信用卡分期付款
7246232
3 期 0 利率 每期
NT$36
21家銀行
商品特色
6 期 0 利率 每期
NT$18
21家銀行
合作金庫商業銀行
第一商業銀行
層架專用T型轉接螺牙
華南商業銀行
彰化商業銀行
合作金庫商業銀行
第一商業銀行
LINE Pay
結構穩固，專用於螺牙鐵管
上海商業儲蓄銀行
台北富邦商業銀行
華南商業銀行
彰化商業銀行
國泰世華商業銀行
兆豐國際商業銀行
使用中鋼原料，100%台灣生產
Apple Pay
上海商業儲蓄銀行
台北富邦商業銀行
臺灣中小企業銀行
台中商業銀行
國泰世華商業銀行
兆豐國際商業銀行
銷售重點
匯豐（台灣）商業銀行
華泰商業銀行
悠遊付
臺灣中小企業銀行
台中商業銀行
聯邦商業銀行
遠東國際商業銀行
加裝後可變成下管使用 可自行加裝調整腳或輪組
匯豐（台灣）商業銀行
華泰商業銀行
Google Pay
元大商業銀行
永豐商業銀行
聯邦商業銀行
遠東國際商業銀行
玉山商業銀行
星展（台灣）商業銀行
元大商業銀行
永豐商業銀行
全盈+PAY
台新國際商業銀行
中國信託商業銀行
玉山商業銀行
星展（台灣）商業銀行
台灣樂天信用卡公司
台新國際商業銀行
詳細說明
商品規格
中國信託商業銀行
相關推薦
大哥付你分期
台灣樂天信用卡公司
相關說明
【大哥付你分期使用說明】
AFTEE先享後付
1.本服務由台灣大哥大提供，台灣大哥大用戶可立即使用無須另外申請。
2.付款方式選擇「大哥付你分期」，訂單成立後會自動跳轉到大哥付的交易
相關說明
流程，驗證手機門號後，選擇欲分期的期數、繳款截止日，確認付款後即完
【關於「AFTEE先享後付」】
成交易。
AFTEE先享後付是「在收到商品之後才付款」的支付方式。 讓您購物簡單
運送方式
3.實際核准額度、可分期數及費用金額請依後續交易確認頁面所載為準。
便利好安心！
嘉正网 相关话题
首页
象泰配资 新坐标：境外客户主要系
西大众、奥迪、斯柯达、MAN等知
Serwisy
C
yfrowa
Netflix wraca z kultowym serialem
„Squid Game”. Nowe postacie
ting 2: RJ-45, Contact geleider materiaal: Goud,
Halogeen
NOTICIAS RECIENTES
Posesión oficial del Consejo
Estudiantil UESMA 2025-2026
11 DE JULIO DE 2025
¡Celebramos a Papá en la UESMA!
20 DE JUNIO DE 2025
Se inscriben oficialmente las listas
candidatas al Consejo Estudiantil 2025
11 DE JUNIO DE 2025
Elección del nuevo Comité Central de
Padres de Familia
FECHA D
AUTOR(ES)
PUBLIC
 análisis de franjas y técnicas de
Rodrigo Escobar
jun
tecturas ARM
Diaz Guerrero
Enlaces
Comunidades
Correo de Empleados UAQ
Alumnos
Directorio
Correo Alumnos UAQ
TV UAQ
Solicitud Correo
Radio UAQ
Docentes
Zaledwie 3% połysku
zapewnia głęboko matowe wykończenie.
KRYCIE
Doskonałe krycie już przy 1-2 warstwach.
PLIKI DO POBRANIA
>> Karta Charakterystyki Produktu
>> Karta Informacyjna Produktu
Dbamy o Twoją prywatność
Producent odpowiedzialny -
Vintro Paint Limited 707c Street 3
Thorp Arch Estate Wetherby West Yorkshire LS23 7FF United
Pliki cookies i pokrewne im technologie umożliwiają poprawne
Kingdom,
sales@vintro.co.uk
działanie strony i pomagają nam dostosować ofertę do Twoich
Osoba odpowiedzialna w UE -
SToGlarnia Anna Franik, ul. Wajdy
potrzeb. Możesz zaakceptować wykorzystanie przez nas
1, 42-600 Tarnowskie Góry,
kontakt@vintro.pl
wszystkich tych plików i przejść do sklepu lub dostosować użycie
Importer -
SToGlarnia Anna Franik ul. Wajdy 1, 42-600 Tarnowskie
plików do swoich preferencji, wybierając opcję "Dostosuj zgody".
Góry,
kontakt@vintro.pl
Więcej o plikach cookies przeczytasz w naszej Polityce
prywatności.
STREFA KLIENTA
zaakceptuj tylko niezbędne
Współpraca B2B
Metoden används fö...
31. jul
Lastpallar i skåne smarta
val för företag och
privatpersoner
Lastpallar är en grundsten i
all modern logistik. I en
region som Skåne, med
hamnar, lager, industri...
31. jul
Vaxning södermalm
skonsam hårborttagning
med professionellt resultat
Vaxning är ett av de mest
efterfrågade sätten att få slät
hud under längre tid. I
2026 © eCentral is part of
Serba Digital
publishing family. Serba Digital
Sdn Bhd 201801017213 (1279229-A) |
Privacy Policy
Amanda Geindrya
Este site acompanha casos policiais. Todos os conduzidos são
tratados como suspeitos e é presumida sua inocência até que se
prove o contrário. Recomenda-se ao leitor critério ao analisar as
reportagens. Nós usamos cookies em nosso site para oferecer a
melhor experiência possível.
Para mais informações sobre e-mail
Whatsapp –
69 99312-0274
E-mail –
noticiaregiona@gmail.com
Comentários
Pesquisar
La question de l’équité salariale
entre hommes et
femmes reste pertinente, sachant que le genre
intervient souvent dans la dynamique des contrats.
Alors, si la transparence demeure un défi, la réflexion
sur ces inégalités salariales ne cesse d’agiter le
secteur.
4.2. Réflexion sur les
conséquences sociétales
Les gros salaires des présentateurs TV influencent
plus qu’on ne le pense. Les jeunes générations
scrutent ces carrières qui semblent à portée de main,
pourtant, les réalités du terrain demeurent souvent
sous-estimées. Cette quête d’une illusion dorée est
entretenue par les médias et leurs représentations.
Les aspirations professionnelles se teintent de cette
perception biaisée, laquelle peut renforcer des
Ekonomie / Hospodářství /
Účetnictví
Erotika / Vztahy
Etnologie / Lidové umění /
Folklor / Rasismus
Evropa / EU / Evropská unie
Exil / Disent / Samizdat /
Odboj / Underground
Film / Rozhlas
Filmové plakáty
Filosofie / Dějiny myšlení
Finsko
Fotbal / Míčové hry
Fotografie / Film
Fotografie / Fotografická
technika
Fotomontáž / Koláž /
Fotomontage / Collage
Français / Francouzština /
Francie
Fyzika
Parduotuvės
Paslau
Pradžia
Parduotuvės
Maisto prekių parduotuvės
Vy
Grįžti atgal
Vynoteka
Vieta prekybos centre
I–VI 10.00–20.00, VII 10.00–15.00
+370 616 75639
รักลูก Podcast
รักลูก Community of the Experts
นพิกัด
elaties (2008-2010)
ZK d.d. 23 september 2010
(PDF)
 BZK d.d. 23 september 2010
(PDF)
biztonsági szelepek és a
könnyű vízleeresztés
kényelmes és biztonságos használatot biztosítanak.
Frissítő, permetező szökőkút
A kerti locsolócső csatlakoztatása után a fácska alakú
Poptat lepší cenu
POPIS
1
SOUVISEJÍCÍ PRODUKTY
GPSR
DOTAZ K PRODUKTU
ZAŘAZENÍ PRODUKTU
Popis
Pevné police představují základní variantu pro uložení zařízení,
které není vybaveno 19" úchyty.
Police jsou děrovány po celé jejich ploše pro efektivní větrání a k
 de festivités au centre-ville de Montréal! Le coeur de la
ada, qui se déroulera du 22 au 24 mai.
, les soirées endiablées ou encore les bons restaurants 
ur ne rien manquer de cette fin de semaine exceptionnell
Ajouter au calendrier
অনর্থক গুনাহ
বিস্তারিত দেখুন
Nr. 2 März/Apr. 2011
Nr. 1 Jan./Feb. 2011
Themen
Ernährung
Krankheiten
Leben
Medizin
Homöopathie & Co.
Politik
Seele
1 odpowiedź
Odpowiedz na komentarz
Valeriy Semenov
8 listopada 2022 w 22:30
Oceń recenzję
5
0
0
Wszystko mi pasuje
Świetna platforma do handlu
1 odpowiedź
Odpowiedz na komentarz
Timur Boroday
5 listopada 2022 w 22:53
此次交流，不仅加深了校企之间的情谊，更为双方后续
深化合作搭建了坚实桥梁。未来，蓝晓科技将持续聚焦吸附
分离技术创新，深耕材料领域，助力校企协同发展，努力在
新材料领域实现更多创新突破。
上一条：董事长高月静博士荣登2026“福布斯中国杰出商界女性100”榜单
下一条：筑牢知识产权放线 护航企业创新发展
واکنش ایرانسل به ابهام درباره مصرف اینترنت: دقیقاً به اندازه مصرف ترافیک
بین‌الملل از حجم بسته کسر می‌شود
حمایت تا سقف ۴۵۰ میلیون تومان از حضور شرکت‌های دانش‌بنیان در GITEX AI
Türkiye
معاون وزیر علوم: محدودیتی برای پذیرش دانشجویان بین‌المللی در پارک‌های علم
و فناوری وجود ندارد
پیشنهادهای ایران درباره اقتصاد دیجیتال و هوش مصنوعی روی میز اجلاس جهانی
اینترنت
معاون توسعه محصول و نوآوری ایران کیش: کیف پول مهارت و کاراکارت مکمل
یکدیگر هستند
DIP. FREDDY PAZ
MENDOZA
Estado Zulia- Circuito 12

══════════

Give an exact copy of the lines above from the line with "Sdn Bhd 201801017213 (1279229-A) |" up to and including the line with "Alors, si la", and leave everything else out.

Sdn Bhd 201801017213 (1279229-A) |
Privacy Policy
Amanda Geindrya
Este site acompanha casos policiais. Todos os conduzidos são
tratados como suspeitos e é presumida sua inocência até que se
prove o contrário. Recomenda-se ao leitor critério ao analisar as
reportagens. Nós usamos cookies em nosso site para oferecer a
melhor experiência possível.
Para mais informações sobre e-mail
Whatsapp –
69 99312-0274
E-mail –
noticiaregiona@gmail.com
Comentários
Pesquisar
La question de l’équité salariale
entre hommes et
femmes reste pertinente, sachant que le genre
intervient souvent dans la dynamique des contrats.
Alors, si la transparence demeure un défi, la réflexion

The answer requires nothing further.